Театр «Глобус». Роман - страница 24



– Я для тебя старый.

– А сколько тебе?

– Сорок.

– А мне двадцать. Вот они, – шепнула и снова села за пульт, гладкими пальчиками трогая кнопки.

Из-за боковой кулисы на сцену вышел продюсер и финансист, коммерческий директор театра, низенький Феникс Рубенс; следом вынырнул развязный и самовлюблённый Анатоль, сын Рубенса.

Рубенс молча пожал Крату руку. Анатоль повернулся на каблуке и обратился к Лидочке.

– Смотри-ка, не нам ли с тобой кроватку поставили? Только прожектор надо отключить, – захихикал он, а Лидочка даже не потупилась, напротив, заблестела беличьими глазами.

Крат впервые видел юного А. Рубенса. С его таинственным, прославленным отцом он встречался несколько раз, правда, без слов. Рубенс вообще не произнёс при нём ни единой фразы. Его молчаливость объяснялась, по мнению женщин, выдающимся интеллектом: общаться с обыкновенными людьми гению нет смысла. Даже в толпе Феникс Рубенс умудрялся стоять особняком, ни на кого не глядя, тогда как его поедали глазами. Трудно не смотреть на того, чьим именем называется театральный сбор – «фенички»! Выражение «срубить фенички» тоже порождено его именами Рубенс и Феникс.
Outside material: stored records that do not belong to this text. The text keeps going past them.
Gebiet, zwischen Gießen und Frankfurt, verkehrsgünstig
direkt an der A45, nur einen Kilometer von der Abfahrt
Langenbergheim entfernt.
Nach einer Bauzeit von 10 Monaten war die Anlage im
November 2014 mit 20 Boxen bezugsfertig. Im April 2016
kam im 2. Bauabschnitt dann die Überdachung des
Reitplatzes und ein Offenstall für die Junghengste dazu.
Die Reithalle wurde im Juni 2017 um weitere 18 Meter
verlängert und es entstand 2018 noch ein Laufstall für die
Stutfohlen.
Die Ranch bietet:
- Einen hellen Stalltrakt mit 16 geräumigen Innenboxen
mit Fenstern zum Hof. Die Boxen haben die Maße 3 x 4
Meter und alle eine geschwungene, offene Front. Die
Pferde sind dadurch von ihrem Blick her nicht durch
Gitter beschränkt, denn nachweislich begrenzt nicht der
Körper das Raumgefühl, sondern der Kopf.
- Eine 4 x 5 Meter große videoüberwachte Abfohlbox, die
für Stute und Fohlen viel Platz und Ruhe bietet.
В изысканной одежде, в замшевой обуви с блестящими пряжками, в парчовом галстуке с алмазной булавкой, он являл собой помесь эльфа и лавочника. Для чистокровного эльфа у него были грубоваты черты и слишком толстые брови. Голову он всегда держал высоко, и кто-то видел на его голове, когда он гулял в парке, изумрудный берет, расшитый золотым шнуром. К изысканному наряду и впрямь не стоит примешивать речь, дабы не портить дорогих впечатлений.

Сын его сразу показался Крату записным повесой. Нахально-смазливая физиономия и липкий взор должны без труда открывать замочки женских сердец. И сразу можно было угадать в нём знатока дресс-кода: педанта брюк, тонкого колориста носков.

Лидочка миловидно светилась в своём тёмном уголке; Анатоль её заслонил, слишком близко подойдя к ней. Старший Рубенс неслышно канул в темноту за кулисой.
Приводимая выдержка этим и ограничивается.